Refugees take charge of Danish newspaper for a day

This article is more than 8 years old

Liberal daily Dagbladet Information hands over reins to 12 refugees who are professional journalists, most of them recent arrivals in Denmark

Refugees facing hostile politicians and press in Denmark were given the run of a daily newspaper on Friday to present a radically different picture of the thousands of asylum seekers knocking on Europe’s door.

“For politicians, refugees are just a problem to be solved as quickly as possible, and most prefer to do it without looking them in the eye,” said an editorial in Dagbladet Information, an independent liberal daily, in a special issue written entirely by refugees who are also professional journalists. “Today it is the refugees who speak to us.”

The paper assembled a dozen refugees, most of whom are recent arrivals in the country, giving them full editorial control and help with research and translation.

“This is a chance to show the Danish people a different picture – we are giving them a new kind of story made by refugees,” said Dalam Alasaad, a Syrian journalist from Palmyra who came to Denmark via Turkey last year.

Denmark’s minority Liberal administration is propped up by the populist Danish People’s party, which has succeeded in shifting immigration policy well to the right.
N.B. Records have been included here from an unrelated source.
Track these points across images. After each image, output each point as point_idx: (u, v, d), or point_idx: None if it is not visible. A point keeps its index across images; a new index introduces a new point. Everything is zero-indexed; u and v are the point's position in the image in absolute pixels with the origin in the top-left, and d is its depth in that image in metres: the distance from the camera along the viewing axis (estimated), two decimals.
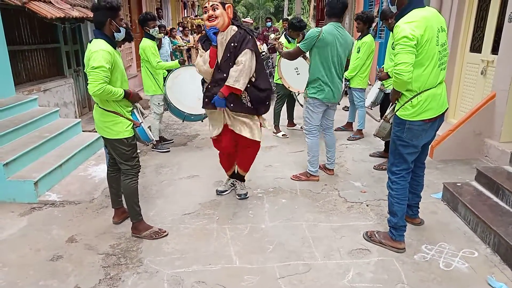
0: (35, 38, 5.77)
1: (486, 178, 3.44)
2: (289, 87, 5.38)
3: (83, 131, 5.22)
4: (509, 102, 4.13)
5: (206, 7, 3.11)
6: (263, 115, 3.45)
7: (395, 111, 2.71)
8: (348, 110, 6.22)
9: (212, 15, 3.09)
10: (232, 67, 3.12)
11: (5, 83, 4.69)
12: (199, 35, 10.04)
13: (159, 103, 4.98)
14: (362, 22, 5.22)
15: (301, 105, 5.23)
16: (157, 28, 4.79)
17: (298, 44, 3.83)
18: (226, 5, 3.14)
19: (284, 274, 2.58)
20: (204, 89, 3.35)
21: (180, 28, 11.03)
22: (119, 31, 2.82)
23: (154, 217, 3.35)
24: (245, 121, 3.31)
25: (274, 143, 5.37)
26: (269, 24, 11.24)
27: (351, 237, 3.00)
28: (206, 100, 3.28)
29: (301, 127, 4.50)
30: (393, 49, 2.58)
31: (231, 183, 3.81)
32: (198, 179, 4.19)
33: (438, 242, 2.91)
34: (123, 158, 2.93)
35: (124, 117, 2.86)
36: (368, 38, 5.25)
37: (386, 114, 2.93)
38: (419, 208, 3.13)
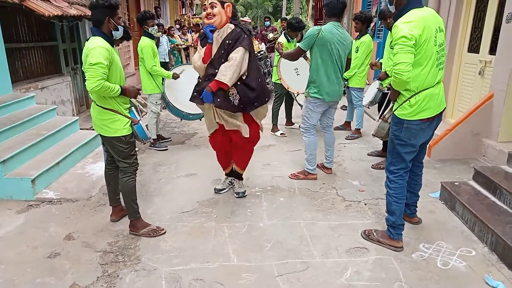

This week, the government proposed a package of tight new restrictions on refugees.

Since the crisis exploded in Europe this year, several European newspapers have devoted special issues to refugees, but the Danish initiative stands out for allowing refugees themselves to write every word.

Dagblad Information - Refugee issue
Dagblad Information - refugee issue Photograph: Dagblad

The paper’s front page on Friday, written by a journalist from Iraqi Kurdistan, leads on the consequences for war-torn countries of the fact that two-thirds of refugees coming to Europe are men, and the harsh consequences for women left behind.

The 48-page special issue also looks at the “lottery” facing fresh arrivals in Danish refugee camps, unpicks three myths that define the crisis, and reports on the plunder of Syria’s history by Isis.

“Refugees are almost all we talk about in Denmark these days,” said Lotte Folke Kaarsholm, a features editor. “We thought we would shut up and let refugees set the agenda. What we got is radically different from what politicians are discussing.”

Some of the journalists assembled by the paper had paid a high price for their journalism, including prison and torture, Kaarsholm said. A son of Zeinab Uzbak, an Afghan journalist, was killed in retaliation for her work.

Dagbladet Information, a small publication with a circulation of around 20,000, began life as the paper of the illegal resistance in Denmark during the second world war, and sees itself as a newspaper for social movements. “So this feels very right for us,” Kaarsholm said.

Even Lars Hedegaard, the paper’s former editor and now a notorious rightwing critic of Denmark’s “Islamic colonisation”, welcomed the publication.

“I expected a great deal of whining and complaining and sobbing, but … reluctantly I must admit that there seems to be somewhat higher standards than when I was editor,” Hedegaard told Danish radio.

Danish journalists are ethnically quite homogenous, and the voices of refugees have been largely absent from the mainstream media, according to Orla Vigsø, a Danish professor at Gothenburg University’s department of journalism. “Dagbladet Information is helping to fill an important gap, but it is impossible to think of other papers doing the same,” he said.

Alasaad said: “Our main message to our readers is don’t be afraid, refugees can be good for Danish society.”